An AI-trained robot for human surgery could be trialled within a decade after its success on pig organs.
The robot, trained on videos of surgeries, carried out a lengthy phase of gallbladder removal without human assistance.
It operated for the first time on a lifelike patient, and during the operation, responded to and learned from voice commands from the team, similar to a novice surgeon working with a mentor.
Performing unflappably across trials, it demonstrated the expertise of a skilled human surgeon, even during unexpected scenarios typical in real-life medical emergencies.
The work, led by researchers from Johns Hopkins University in the US, represents a transformative advancement in surgical robotics.
Medical roboticist Axel Krieger said: ‘This advancement moves us from robots that can execute specific surgical tasks to robots that truly understand surgical procedures. This is a critical distinction that brings us significantly closer to clinically viable autonomous surgical systems that can work in the messy, unpredictable reality of actual patient care.’
In 2022, Krieger’s Smart Tissue Autonomous Robot (STAR) carried out the first autonomous robotic surgery on a live animal – a laparoscopic operation on a pig.
But that robot required specially marked tissue, operated in a highly controlled environment and followed a rigid, predetermined surgical plan.
Krieger said it was like teaching a robot to drive along a carefully mapped route.
But this new system, he says, ‘is like teaching a robot to navigate any road, in any condition, responding intelligently to whatever it encounters’.
Surgical Robot Transformer-Hierarchy, SRT-H, can adapt to individual anatomical features in real-time, making swift decisions and self-correcting when things don’t go as expected.
Built with the same machine learning architecture that powers ChatGPT, SRT-H learns from feedback.
The robot responds to spoken commands such as ‘grab the gallbladder head’ and corrections like ‘move the left arm a bit to the left’.

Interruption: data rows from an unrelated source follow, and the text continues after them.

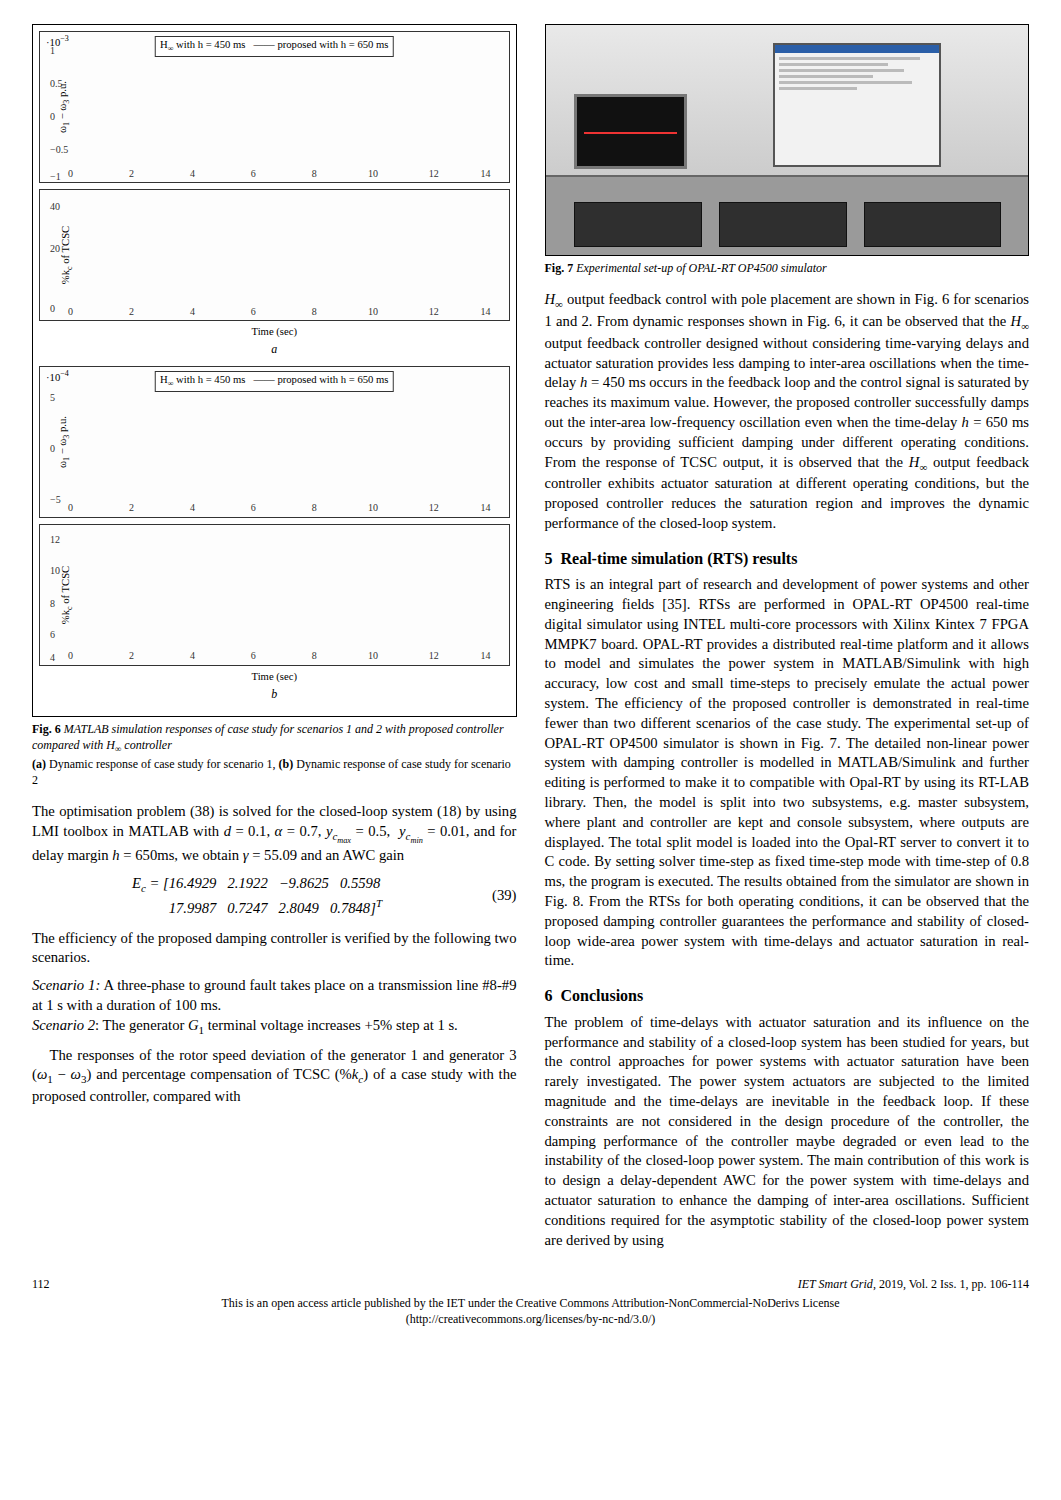·10−3 H∞ with h = 450 ms —— proposed with h = 650 ms ω1 − ω3 p.u. 1 0.5 0 −0.5 −1 0 2 4 6 8 10 12 14
%kc of TCSC 40 20 0 0 2 4 6 8 10 12 14
Time (sec)
a
·10−4 H∞ with h = 450 ms —— proposed with h = 650 ms ω1 − ω3 p.u. 5 0 −5 0 2 4 6 8 10 12 14
%kc of TCSC 12 10 8 6 4 0 2 4 6 8 10 12 14
Time (sec)
b
Fig. 6 MATLAB simulation responses of case study for scenarios 1 and 2 with proposed controller compared with H∞ controller
(a) Dynamic response of case study for scenario 1, (b) Dynamic response of case study for scenario 2
The optimisation problem (38) is solved for the closed-loop system (18) by using LMI toolbox in MATLAB with d = 0.1, α = 0.7, ycmax = 0.5, ycmin = 0.01, and for delay margin h = 650ms, we obtain γ = 55.09 and an AWC gain
Ec = [16.4929 2.1922 −9.8625 0.5598
17.9987 0.7247 2.8049 0.7848]T
(39)
The efficiency of the proposed damping controller is verified by the following two scenarios.
Scenario 1: A three-phase to ground fault takes place on a transmission line #8-#9 at 1 s with a duration of 100 ms.
Scenario 2: The generator G1 terminal voltage increases +5% step at 1 s.
The responses of the rotor speed deviation of the generator 1 and generator 3 (ω1 − ω3) and percentage compensation of TCSC (%kc) of a case study with the proposed controller, compared with
Fig. 7 Experimental set-up of OPAL-RT OP4500 simulator
H∞ output feedback control with pole placement are shown in Fig. 6 for scenarios 1 and 2. From dynamic responses shown in Fig. 6, it can be observed that the H∞ output feedback controller designed without considering time-varying delays and actuator saturation provides less damping to inter-area oscillations when the time-delay h = 450 ms occurs in the feedback loop and the control signal is saturated by reaches its maximum value. However, the proposed controller successfully damps out the inter-area low-frequency oscillation even when the time-delay h = 650 ms occurs by providing sufficient damping under different operating conditions. From the response of TCSC output, it is observed that the H∞ output feedback controller exhibits actuator saturation at different operating conditions, but the proposed controller reduces the saturation region and improves the dynamic performance of the closed-loop system.
5 Real-time simulation (RTS) results
RTS is an integral part of research and development of power systems and other engineering fields [35]. RTSs are performed in OPAL-RT OP4500 real-time digital simulator using INTEL multi-core processors with Xilinx Kintex 7 FPGA MMPK7 board. OPAL-RT provides a distributed real-time platform and it allows to model and simulates the power system in MATLAB/Simulink with high accuracy, low cost and small time-steps to precisely emulate the actual power system. The efficiency of the proposed controller is demonstrated in real-time fewer than two different scenarios of the case study. The experimental set-up of OPAL-RT OP4500 simulator is shown in Fig. 7. The detailed non-linear power system with damping controller is modelled in MATLAB/Simulink and further editing is performed to make it to compatible with Opal-RT by using its RT-LAB library. Then, the model is split into two subsystems, e.g. master subsystem, where plant and controller are kept and console subsystem, where outputs are displayed. The total split model is loaded into the Opal-RT server to convert it to C code. By setting solver time-step as fixed time-step mode with time-step of 0.8 ms, the program is executed. The results obtained from the simulator are shown in Fig. 8. From the RTSs for both operating conditions, it can be observed that the proposed damping controller guarantees the performance and stability of closed-loop wide-area power system with time-delays and actuator saturation in real-time.
6 Conclusions
The problem of time-delays with actuator saturation and its influence on the performance and stability of a closed-loop system has been studied for years, but the control approaches for power systems with actuator saturation have been rarely investigated. The power system actuators are subjected to the limited magnitude and the time-delays are inevitable in the feedback loop. If these constraints are not considered in the design procedure of the controller, the damping performance of the controller maybe degraded or even lead to the instability of the closed-loop power system. The main contribution of this work is to design a delay-dependent AWC for the power system with time-delays and actuator saturation to enhance the damping of inter-area oscillations. Sufficient conditions required for the asymptotic stability of the closed-loop power system are derived by using
112
IET Smart Grid, 2019, Vol. 2 Iss. 1, pp. 106-114
This is an open access article published by the IET under the Creative Commons Attribution-NonCommercial-NoDerivs License
(http://creativecommons.org/licenses/by-nc-nd/3.0/)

Lead author Ji Woong ‘Brian’ Kim, a former postdoctoral researcher at Johns Hopkins who’s now with Stanford University, said: ‘Our work shows that AI models can be made reliable enough for surgical autonomy – something that once felt far-off but is now demonstrably viable.’

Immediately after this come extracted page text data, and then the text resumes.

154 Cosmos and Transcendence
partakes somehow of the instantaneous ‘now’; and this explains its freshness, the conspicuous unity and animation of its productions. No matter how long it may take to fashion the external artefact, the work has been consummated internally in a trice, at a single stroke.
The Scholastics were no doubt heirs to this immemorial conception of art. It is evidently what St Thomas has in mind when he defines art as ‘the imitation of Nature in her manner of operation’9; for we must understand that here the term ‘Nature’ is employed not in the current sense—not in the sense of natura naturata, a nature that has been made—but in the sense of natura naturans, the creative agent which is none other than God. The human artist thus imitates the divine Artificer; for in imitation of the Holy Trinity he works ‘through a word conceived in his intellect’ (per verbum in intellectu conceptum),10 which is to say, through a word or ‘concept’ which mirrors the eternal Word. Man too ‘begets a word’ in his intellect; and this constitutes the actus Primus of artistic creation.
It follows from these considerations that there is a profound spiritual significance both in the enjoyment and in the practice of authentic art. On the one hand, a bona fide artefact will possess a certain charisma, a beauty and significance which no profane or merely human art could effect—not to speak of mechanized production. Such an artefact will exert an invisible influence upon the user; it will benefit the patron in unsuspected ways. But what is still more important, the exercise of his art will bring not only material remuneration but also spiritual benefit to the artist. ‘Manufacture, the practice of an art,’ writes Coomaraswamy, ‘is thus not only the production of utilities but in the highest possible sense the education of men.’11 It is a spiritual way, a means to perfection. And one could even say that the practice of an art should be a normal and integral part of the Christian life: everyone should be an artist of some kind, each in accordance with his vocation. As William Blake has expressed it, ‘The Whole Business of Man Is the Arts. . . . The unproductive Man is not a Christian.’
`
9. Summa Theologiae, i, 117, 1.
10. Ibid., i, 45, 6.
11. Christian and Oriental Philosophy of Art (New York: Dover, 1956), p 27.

Last year, Krieger’s team used the system to train a robot to perform three foundational surgical tasks: manipulating a needle, lifting body tissue and suturing. Those tasks took just a few seconds each.
The robot had to identify specific ducts and arteries, grasp them accurately, strategically place clips, and cut parts with scissors. It performed flawlessly across varied anatomical conditions, even during unexpected detours, such as when the researchers changed the robot’s starting position or introduced blood-like dyes that altered the appearance of the gallbladder and surrounding tissues.
Johns Hopkins surgeon Jeff Jopling, a co-author, said: ‘Just as surgical residents often master different parts of an operation at different rates, this work illustrates the promise of developing autonomous robotic systems in a similarly modular and progressive manner.’
Next, the team would like to train and test the system on a broader range of surgeries, expanding its capabilities to perform more comprehensive autonomous surgeries.
The findings are published in Science Robotics.